Zanzibar has some of the best beaches in the world, each with something different to offer. In the west, you can witness amazing sunsets, in the south there are often dolphins to spot or even swim with and in the north and east are stunning white sand beaches and amazing diving.
To the north and south of Stone Town are a variety of beach resorts. The beaches are perhaps not as beautiful as on the north and east coasts, however they are worth a visit just for the sunsets. If you don’t fancy staying in Stone Town then there are some lovely hotels on the outskirts of the city, which can make for a great base for a few days.
Nungwi is situated on the north of the island and is absolutely beautiful. There are lots of accommodation options here too, from big resorts to smaller beach bungalows – there is something for every budget. There are also some great restaurants and bars on the beach. For such a stunning location, it still feels undeveloped and unknown, which is amazing. I visited at the beginning of peak season and there were often only a few people on the beach.
If you want to dive in Zanzibar, then Nungwi is your best bet. There are lots of good diving companies based here, and most offer trips to The Mnemba Atoll, which is considered to be the best diving spot in Zanzibar.
Ten minutes down the coast is Kendwa, with an equally beautiful beach – but more of a backpacker feel to it. This is a good spot for nightlife, and if you’re staying in Nungwi it’s worth heading to Kendwa for an evening.
Paje on the east coast is equally beautiful. Again, there are some very affordable accommodation options and great little beach bars. About 30 minutes north of Paje, you can find The Rock. This restaurant, as the name suggests is situated on a rock, and is easily one of the most romantic restaurants in the world. To get to it, you have to take a small rowing boat from the beach. Once inside, the view looking out over the Indian Ocean is spectacular. They serve the most amazing seafood caught fresh that morning as well as great wine.

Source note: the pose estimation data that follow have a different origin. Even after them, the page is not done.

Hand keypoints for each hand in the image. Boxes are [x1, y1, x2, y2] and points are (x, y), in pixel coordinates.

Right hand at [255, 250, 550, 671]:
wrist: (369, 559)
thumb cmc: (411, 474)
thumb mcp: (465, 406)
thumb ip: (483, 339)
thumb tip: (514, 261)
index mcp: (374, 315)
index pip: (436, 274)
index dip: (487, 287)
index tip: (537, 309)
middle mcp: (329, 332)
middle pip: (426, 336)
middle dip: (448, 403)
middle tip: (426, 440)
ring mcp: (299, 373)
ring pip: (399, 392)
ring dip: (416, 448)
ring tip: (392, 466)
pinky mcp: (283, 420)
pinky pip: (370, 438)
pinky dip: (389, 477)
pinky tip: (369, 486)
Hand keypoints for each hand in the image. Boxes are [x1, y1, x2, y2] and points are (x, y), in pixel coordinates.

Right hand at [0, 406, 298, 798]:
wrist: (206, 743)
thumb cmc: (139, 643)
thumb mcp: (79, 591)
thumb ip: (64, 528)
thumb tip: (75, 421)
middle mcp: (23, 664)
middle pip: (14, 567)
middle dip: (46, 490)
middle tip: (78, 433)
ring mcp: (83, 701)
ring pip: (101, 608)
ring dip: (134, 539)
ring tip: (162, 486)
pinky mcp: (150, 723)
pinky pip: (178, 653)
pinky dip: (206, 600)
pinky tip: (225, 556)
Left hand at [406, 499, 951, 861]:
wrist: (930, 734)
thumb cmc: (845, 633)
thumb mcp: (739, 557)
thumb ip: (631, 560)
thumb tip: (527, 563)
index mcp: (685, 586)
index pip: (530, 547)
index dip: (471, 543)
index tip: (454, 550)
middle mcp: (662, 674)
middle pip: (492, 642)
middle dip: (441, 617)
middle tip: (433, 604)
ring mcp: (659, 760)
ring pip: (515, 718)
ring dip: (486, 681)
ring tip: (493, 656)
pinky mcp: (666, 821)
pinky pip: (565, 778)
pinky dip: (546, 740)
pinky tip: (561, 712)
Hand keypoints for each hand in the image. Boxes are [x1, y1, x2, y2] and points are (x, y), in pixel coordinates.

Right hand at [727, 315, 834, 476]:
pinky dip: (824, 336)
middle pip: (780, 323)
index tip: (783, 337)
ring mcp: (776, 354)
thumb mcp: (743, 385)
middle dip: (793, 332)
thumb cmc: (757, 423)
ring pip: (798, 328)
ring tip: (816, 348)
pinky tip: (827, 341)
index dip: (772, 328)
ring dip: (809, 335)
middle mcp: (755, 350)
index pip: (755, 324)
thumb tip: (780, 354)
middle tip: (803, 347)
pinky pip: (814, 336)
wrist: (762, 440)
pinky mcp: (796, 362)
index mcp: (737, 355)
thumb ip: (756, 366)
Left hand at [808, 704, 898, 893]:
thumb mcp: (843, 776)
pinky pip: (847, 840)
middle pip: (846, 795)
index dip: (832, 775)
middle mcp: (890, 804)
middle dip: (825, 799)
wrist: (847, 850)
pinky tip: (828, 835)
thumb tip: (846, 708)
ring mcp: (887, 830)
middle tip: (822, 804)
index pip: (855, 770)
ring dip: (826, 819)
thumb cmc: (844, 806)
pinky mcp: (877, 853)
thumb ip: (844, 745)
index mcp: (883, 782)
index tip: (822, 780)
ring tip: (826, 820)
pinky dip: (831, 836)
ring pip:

On the south is Kizimkazi, a small fishing village. Most visitors come here to swim with dolphins in Menai bay, but it’s also home to the oldest mosque in east Africa.
If you fancy a break from the beaches, then head inland to The Jozani Chwaka Bay National Park. This is home to the Zanzibar Red Colobus monkeys, which are only found in Zanzibar. Many companies offer trips here, alternatively most taxis will offer a return service.
Zanzibar holds a very special place in my heart, and I would encourage anyone to add it to their bucket list. It truly feels like an undiscovered island, a beautiful place full of lovely people and the BEST beaches.